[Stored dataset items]
----

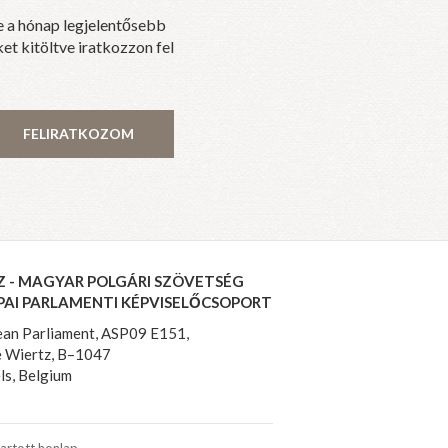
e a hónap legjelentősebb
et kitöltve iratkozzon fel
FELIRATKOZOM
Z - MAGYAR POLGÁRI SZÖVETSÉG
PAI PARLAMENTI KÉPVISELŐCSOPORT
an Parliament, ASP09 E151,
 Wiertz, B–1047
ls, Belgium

----

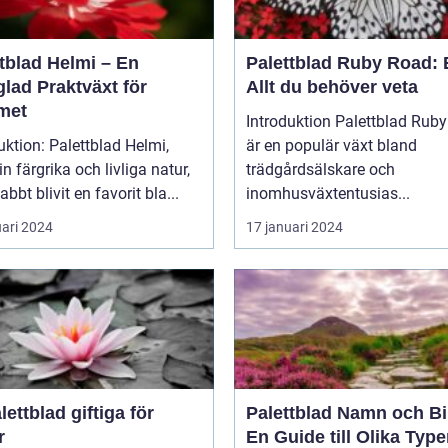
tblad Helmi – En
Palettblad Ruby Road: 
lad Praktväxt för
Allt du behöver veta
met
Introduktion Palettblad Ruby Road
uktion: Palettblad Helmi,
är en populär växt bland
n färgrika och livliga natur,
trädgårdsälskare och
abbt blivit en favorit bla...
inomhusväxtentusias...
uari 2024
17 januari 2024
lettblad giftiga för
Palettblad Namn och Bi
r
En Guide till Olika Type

----

■ PROBLEM:
Copy out the material word for word from the line containing "tblad Helmi – En" through the line containing "En Guide till Olika Type", including both of those lines.

■ SOLUTION TO THE EXERCISE:
tblad Helmi – En
Palettblad Ruby Road: 
lad Praktväxt för
Allt du behöver veta
met
Introduktion Palettblad Ruby Road
uktion: Palettblad Helmi,
är en populär växt bland
n färgrika och livliga natur,
trädgårdsälskare och
abbt blivit en favorit bla...
inomhusväxtentusias...
uari 2024
17 januari 2024
lettblad giftiga för
Palettblad Namn och Bi
r
En Guide till Olika Type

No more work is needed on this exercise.